Oh boy! This is confusing. Let's try to make sense of this by modeling it in a graph. We want to use variables from the table that will best isolate underperforming and overpaid players from underpaid and well-performing players. While we could use all of the variables, we want to use the ones that will give us the best results. Building a model takes time and we had to try many different combinations, but the ones that gave us the best results were Field Goal percentages, total points, and total assists.

In [13]:
clust_data_NBA = y[["FG%", "PTS", "AST"]]
kmeans_obj_NBA = KMeans(n_clusters=3, random_state=1).fit(clust_data_NBA)

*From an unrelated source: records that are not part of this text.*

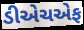
ડીએચએફ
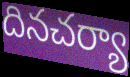
దినచర్యా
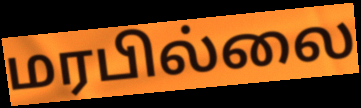
மரபில்லை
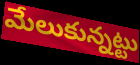
మేలుకున్నట్టు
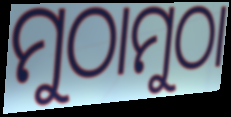
ମୁଠାମୁଠା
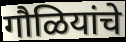
गौळियांचे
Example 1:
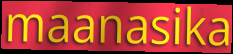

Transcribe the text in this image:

maanasika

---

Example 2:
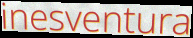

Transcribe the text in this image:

inesventura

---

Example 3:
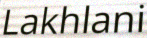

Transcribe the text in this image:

Lakhlani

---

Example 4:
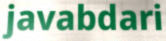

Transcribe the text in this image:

javabdari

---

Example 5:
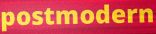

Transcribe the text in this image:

postmodern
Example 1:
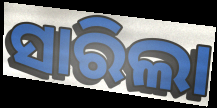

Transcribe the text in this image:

ସାରିଲା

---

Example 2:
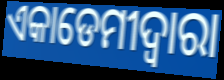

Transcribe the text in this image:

ଏକାଡେମୀଦ୍ୱାରା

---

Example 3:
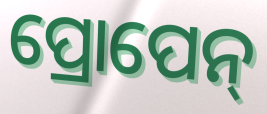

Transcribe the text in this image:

ପ୍ରୋପେନ୍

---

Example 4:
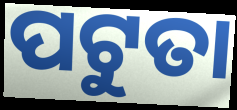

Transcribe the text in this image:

ପଟୁତା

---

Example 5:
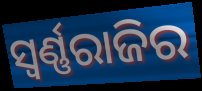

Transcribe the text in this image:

ସ୍ଵର୍ଣ୍ଣରାଜିର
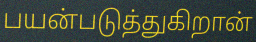
பயன்படுத்துகிறான்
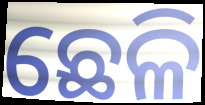
ଛେଳି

fig = px.scatter_3d(y, x= "FG%", y= "PTS", z="AST", color=salary_array, hover_data = [player_array],
                    title="")
fig.show()





Now that we can see our clustering model, we can see which players are underpaid and well-performing that we might want to snag for a good playoff team. What determines desireability here is based off a few things. First, note the color scale. The darker the color, the lower salary the player has. We are also scaling up along Assists, Points, and FG% so the players that are higher on the graph are the ones that are performing better. The players that are lower on the graph are the ones that are performing worse. We don't have distinct clusters, but we have a distinct relationship between salary and performance that we can observe. We are looking for players in the bright-colored area that have darker colors. These are underpaid and well-performing players. For us, our desired players are Tyrese Halliburton, Ja Morany, LaMelo Ball, and Darius Garland. Players we want to avoid are players like Rudy Gobert, Marvin Bagley III, and Deondre Ayton. These players are overpaid and underperforming. If we can't get our desired players, we should try and get Fred VanFleet, Ricky Rubio, or Kevin Porter Jr. These players are underpaid and well-performing, but they are not as good as our desired players.